Like other psychoanalytic approaches, Attachment- Based therapy is designed to address and remedy these issues at a deep level.  It does this by providing a secure, confidential and understanding ‘attachment relationship’ in therapy in which people have the opportunity to share their thoughts and feelings. I see therapy as a joint venture, in which the therapist and the ‘client’ or ‘patient’, work to identify and to understand the nature of the ‘unconscious’ and repeated patterns of thinking, feeling and behaviour which have contributed to, and perpetuated their difficulties.  An example of this would be that someone has the ‘conscious’ agenda and belief that they want, and deserve, to be treated well by others, but find themselves ‘stuck’ in a cycle of abusive and distressing patterns of relating. This may then have served to perpetuate their low self-worth, and their lack of trust in themselves and others.  These patterns often stem from having suffered abuse or neglect, or simply just not having felt secure and loved enough in childhood; but not having fully understood or accepted what the impact of this has been at a deeper level.  Revisiting this experience, and the suffering it caused, and feeling understood and supported in therapy, provides the opportunity for a reparative and healing experience.  People can then begin to understand why and how they have ‘unconsciously’ repeated certain patterns, to  grieve over what they have suffered, to feel more understanding and  forgiving towards themselves,  and consequently, to feel freed up to make better choices.   

One of the things I really like about Attachment-based therapy is that it puts a strong emphasis on the understanding that patterns/dynamics which seem to be unhelpful, were once vital in helping people to feel more secure and connected with their caregivers as children; It also recognizes and honours our longing, and our ability, to recover from trauma and neglect, and to go on to make a better relationship with ourselves and with others.  
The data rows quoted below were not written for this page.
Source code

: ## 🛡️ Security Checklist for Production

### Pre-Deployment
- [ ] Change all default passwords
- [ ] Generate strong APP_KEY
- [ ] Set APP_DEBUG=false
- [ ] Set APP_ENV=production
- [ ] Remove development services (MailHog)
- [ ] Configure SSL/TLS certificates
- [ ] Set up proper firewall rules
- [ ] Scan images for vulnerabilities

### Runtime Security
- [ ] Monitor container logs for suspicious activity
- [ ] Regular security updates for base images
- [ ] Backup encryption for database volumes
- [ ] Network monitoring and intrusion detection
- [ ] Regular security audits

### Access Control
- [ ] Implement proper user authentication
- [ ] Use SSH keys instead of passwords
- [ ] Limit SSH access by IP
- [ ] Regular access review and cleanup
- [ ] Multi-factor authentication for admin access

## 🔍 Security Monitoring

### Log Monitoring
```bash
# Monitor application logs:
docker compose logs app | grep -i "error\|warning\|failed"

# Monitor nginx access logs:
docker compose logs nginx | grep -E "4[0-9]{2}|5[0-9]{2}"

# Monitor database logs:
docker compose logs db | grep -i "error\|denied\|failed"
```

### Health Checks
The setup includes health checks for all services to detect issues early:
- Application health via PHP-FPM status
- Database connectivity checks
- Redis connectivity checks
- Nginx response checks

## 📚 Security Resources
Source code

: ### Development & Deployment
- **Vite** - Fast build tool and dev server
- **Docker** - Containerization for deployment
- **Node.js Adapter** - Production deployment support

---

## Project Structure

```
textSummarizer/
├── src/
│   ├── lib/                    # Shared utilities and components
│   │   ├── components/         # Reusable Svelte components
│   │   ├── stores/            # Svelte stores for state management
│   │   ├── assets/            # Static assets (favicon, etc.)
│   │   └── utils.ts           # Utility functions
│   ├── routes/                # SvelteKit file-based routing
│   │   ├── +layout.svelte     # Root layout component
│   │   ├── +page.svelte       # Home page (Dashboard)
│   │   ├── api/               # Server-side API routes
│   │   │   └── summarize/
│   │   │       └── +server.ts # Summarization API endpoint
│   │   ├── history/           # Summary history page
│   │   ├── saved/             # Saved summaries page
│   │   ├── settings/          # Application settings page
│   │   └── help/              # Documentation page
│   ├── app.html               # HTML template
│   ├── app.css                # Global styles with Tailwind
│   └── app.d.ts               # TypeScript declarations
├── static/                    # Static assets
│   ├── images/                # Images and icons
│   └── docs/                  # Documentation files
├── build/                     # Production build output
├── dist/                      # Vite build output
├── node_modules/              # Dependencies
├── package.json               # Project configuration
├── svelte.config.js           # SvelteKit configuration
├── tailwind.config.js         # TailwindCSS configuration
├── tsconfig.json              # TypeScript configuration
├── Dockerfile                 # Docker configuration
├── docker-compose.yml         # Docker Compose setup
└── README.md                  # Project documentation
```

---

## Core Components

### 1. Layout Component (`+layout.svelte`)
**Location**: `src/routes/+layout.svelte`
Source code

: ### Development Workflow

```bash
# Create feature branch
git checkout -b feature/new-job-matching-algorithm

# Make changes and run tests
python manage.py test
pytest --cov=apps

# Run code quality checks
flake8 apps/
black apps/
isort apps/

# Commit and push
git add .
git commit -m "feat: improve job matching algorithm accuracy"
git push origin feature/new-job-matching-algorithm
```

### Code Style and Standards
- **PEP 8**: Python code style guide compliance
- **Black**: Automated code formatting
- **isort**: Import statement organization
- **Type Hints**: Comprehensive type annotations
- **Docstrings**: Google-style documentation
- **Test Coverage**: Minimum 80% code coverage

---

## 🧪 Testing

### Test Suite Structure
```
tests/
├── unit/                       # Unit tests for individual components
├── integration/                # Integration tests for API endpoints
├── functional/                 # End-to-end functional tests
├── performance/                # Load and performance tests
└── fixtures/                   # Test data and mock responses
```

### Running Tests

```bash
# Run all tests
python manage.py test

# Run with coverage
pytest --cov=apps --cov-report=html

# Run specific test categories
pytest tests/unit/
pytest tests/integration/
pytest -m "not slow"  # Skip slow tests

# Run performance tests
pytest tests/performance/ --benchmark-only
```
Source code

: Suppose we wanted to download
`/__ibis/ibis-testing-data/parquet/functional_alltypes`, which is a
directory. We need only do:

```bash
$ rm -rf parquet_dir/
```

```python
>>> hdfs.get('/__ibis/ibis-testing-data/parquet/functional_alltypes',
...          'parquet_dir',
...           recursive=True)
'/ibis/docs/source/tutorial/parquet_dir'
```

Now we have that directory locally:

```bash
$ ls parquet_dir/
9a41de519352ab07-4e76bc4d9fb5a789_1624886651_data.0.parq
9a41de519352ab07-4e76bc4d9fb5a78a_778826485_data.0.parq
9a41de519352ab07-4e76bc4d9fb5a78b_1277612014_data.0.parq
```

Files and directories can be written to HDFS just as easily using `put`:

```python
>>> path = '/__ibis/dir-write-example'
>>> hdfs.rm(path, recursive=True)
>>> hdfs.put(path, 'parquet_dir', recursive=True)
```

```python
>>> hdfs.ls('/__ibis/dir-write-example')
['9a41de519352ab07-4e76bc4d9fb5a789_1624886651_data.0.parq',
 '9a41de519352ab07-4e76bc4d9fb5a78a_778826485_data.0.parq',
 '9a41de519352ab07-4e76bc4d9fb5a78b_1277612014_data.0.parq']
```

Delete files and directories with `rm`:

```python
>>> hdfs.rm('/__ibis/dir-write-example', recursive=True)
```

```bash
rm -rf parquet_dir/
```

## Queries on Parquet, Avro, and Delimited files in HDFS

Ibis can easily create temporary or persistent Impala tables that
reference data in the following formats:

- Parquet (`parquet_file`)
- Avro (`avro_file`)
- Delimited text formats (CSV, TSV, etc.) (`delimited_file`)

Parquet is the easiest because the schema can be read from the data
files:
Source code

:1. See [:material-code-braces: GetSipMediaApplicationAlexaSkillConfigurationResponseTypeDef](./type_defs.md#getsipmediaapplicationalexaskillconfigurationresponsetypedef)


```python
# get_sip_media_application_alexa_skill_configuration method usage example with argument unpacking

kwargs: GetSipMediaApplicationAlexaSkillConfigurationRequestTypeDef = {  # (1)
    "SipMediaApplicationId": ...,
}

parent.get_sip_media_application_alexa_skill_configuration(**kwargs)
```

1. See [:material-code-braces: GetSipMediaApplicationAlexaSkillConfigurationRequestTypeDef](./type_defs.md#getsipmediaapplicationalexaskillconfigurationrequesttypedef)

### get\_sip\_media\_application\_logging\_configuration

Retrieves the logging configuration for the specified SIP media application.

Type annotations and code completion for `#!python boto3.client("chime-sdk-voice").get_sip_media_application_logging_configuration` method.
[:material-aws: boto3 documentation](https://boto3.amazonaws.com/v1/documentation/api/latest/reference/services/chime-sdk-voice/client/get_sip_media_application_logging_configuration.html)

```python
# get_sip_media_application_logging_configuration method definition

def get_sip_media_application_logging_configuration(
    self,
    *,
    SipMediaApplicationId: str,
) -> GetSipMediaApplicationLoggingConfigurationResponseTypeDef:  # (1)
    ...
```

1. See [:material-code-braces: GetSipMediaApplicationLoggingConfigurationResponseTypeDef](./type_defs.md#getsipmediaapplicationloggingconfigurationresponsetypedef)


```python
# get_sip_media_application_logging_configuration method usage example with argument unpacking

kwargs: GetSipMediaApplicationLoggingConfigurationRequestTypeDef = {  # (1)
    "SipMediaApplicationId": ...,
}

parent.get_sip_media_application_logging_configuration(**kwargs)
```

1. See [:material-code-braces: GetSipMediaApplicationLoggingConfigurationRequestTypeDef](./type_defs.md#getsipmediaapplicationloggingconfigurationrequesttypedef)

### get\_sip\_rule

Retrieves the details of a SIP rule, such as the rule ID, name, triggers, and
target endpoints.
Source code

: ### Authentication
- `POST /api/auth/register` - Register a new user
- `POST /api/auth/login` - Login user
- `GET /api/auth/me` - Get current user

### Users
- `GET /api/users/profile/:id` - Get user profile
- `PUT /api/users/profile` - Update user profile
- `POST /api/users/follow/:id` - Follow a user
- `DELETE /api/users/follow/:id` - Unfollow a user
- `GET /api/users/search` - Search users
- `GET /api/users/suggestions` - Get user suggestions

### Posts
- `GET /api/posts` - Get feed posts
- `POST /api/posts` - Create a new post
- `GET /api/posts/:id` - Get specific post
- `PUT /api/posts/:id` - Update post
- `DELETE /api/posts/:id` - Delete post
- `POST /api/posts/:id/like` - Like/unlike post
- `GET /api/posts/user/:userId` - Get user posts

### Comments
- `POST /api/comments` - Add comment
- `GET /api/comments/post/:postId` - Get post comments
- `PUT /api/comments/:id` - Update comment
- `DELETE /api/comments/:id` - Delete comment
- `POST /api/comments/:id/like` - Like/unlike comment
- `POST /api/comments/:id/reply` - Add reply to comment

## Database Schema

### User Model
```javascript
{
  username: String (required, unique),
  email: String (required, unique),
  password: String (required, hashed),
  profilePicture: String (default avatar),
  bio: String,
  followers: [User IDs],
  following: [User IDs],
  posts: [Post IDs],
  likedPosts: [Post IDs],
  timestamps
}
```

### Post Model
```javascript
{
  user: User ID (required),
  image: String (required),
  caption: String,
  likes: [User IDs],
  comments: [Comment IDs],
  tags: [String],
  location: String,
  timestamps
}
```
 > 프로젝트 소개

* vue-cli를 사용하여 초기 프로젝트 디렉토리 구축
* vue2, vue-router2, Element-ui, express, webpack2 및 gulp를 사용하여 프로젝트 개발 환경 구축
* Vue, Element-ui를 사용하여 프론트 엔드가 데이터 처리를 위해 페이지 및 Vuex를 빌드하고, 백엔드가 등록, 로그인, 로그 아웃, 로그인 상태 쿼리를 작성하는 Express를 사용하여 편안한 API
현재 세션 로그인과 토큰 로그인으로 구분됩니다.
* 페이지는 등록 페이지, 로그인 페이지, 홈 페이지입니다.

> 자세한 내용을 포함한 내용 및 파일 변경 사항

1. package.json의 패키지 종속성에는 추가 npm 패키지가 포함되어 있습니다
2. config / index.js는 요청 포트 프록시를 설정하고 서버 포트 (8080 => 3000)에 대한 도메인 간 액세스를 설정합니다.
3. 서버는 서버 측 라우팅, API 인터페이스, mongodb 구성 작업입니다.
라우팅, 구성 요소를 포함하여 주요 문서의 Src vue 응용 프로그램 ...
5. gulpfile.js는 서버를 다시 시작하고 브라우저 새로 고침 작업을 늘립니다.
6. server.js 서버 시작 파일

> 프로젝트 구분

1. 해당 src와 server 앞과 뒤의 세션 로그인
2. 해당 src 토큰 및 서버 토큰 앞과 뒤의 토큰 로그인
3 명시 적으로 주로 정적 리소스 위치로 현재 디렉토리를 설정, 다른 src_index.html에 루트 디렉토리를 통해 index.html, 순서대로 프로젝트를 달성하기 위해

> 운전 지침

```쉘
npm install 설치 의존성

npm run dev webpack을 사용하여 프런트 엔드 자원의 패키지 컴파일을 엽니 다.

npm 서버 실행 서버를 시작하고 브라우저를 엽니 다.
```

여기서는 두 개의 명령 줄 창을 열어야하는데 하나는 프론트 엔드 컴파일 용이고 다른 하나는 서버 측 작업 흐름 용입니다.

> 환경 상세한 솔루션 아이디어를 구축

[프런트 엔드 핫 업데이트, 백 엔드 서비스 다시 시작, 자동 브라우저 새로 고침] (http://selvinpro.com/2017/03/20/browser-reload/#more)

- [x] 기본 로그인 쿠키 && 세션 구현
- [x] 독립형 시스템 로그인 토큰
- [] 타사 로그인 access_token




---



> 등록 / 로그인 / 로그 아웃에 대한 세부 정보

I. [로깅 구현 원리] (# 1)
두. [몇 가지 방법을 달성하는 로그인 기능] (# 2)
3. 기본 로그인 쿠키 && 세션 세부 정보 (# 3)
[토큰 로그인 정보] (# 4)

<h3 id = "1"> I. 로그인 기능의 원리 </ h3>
Working at this depth takes time and commitment on the part of both the patient and the therapist.  This being the case, it is necessary to meet at least once a week, and sometimes more often than this if someone’s difficulties are very deep-seated and complex, in order for the therapy to be safe and effective. This regularity of meeting helps people to feel secure and contained psychologically, and that there is a sense of continuity to the work.   Even when someone misses an appointment, this needs to be thought about in the context of the therapy, and whether or not there is an ‘unconscious’ meaning attached to it. This being the case, the fee for the appointment is payable for any missed appointments. This serves to keep the therapy in place, and to protect the ongoing work in the therapy. This is common practice for most Psychoanalytic psychotherapists.